API Latency Test

OpenAI-compatible API guide

OpenAI Streaming Not Working?

If OpenAI-style streaming is not working, first confirm that normal chat completions work, then test whether stream: true returns real server-sent event chunks instead of a buffered full response.

Why Streaming Breaks

Streaming can fail even when the same endpoint answers normal chat requests. The provider may not implement server-sent events, a proxy may buffer chunks, the selected model may not support streaming through that route, or the client may be parsing the stream incorrectly.

Steps to Debug Streaming

  1. Verify the base URL. Use the API root, such as https://api.example.com/v1, not a dashboard URL.
  2. Run a normal chat request. Confirm the endpoint can return a valid non-streaming answer first.
  3. Enable stream: true. Check whether chunks arrive before the full answer is complete.
  4. Inspect the stream format. Look for event-style data: chunks and a final done marker.
  5. Measure TTFT. A high time to first token usually means buffering, slow routing, or overloaded upstreams.
  6. Compare another model or route. If one model fails but another streams, the issue may be provider routing rather than your code.

Common Streaming Symptoms

Symptom Likely cause What to test
Normal chat works, streaming fails Streaming is not implemented or not enabled for the route Run the same model with and without stream: true
All text arrives at once Proxy or CDN buffering Check TTFT and whether chunks arrive before completion
Client throws a parse error Malformed SSE chunks or non-OpenAI response shape Inspect raw chunks and response headers
Very slow first token Slow upstream, overloaded relay, or distant region Repeat the test and compare TTFT across providers

Example Result

A streaming check should show whether chunks arrive, how long the first token takes, and whether the endpoint behaves like an OpenAI-compatible API.

API relay test result showing slower latency, TTFT, and output speed signals.
Example report showing latency, TTFT, streaming total, and output speed signals.

Run the Check

Use the checker to test normal chat, streaming, TTFT, and response shape in one run. Demo mode is available if you want to see the report before entering an API key.

FAQ

Why does streaming fail when normal chat works?

Some providers support normal chat completions but do not correctly implement server-sent event streaming, or a proxy buffers the stream until the full response is ready.

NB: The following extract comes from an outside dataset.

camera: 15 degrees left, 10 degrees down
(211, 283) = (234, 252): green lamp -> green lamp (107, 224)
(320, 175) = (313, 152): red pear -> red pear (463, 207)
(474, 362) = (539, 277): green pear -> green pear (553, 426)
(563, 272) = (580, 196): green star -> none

What should a streaming response look like?

A working OpenAI-style stream returns event chunks, usually as data: lines, before the final done marker.

Can a CDN or gateway break streaming?

Yes. Some proxies and gateways buffer responses, which makes streaming appear to arrive only after the full answer is complete.

Is slow TTFT the same as broken streaming?

No. Slow time to first token means streaming eventually starts, while broken streaming means chunks are missing, buffered, malformed, or never delivered.